Exciting things are happening in North County as some of the older downtown sections redefine themselves with an eye toward the future and an awareness of the past.

As detailed in a recent series of articles in the Times Orange County Edition, these changes promise creative responses to aging infrastructure as older parts of a relatively new county show their years.

Rehabilitating the county’s downtown facades also can create a pleasant balance in a land of seemingly endless malls and suburban tracts. Sprawling growth has raised concerns about an impersonal human environment. This comeback for downtowns promises to help restore civility and civic identity, if even in a small way.

In Old Towne Orange, antique marts take the place of closed grocery and clothing stores, and a microbrewery will fill the Santa Fe train depot. In Placentia, business owners are sprucing up the historic Placita Santa Fe district. Fullerton has new restaurants, coffee houses and specialty shops downtown. The California Hotel recently was renovated into a shopping arcade.


La Habra has fought urban blight by combining redevelopment and volunteerism. The impetus for revival, which prompted the local historian Esther Cramer to observe, “The town was slipping away from us,” has led to responses to gang violence, vandalism and sluggish economy. A redevelopment plan for La Habra Boulevard and Imperial Highway has been the cornerstone of the effort, which relies on a variety of strategies.

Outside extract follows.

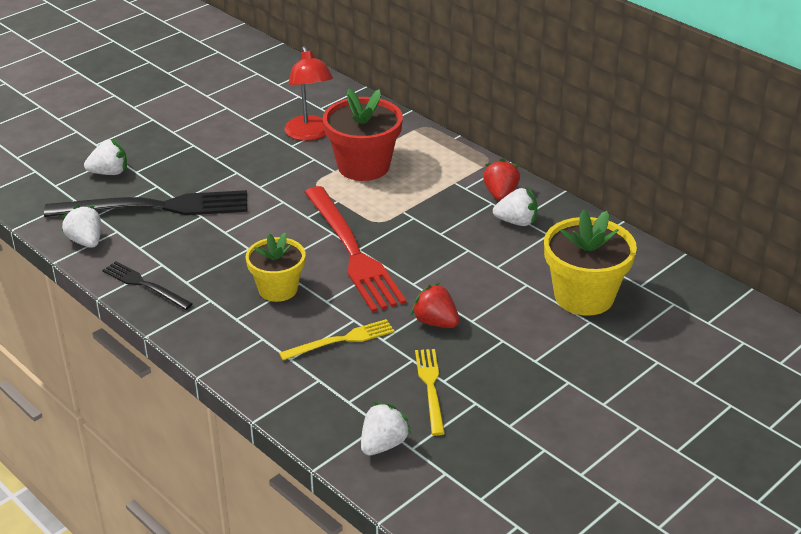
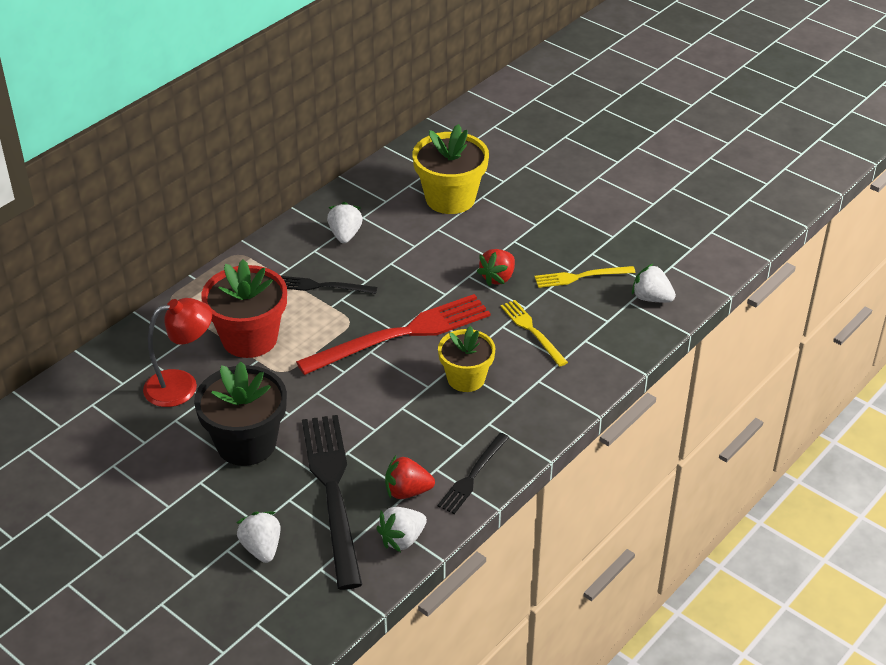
camera: 95 degrees left, 5 degrees up
red strawberry [483,158,520,201] -> red strawberry moved to [385,455,435,499]
none -> black flower pot [194,362,287,466]
none -> black fork [281,276,377,294]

The idea of rebuilding old-style downtowns has drawn inspiration from a need to deal with urban-style problems and the urgency of recapturing some of the civic feeling of the past. This interest confirms that the areas settlers had ideas worth preserving. They seem especially invigorating now that we have lived a while with some of the urban sprawl and its accompanying sense of anonymity.

Several communities, such as Brea and Anaheim, have gone for more radical redevelopment, raising questions at times about the cost of progress. These experiences offer a cautionary tale about dramatic strategies for redeveloping downtown areas.

The debate illustrates that merely transforming the landscape may not be enough. In truth, the mix of good planning and sheer luck that can combine to make some redevelopment programs work and others disappoint is a tricky business. But communities are learning, for example, that not every redevelopment project has to be a “destination entertainment center” like Santa Monica. It may be good simply to draw people to an area for multiple purposes just be creating a center of activity.


Fullerton has been successful in emphasizing the idea of downtown as a center. The Transportation Center, for example, serves as a focal point for activity, and it also serves as an alternative to having everybody traveling separately in automobiles over a wide network of freeways.

Then there is the community safety and well-being factor. Police Chief Steven H. Staveley of La Habra reports a 27% decrease in crime over the past three years, and gives partial credit to the city’s Neighborhood Focus Policing program, which began three years ago. It targets specific problems in troubled neighborhoods. This is considered part of a larger package of revitalization, which includes having neighborhood crusaders volunteer with students to create an atmosphere of kinship and community.

The California urban landscape as a whole is young when compared to older urban areas in the rust and snow belts. Many of those areas around the nation have dealt successfully with revitalization.

North County is Orange County’s laboratory for dealing with many of the same issues of renewal that have been addressed elsewhere. That these efforts are taking place, and that they have stirred the passions of local citizens, is a good sign for the future of the county and its many cities.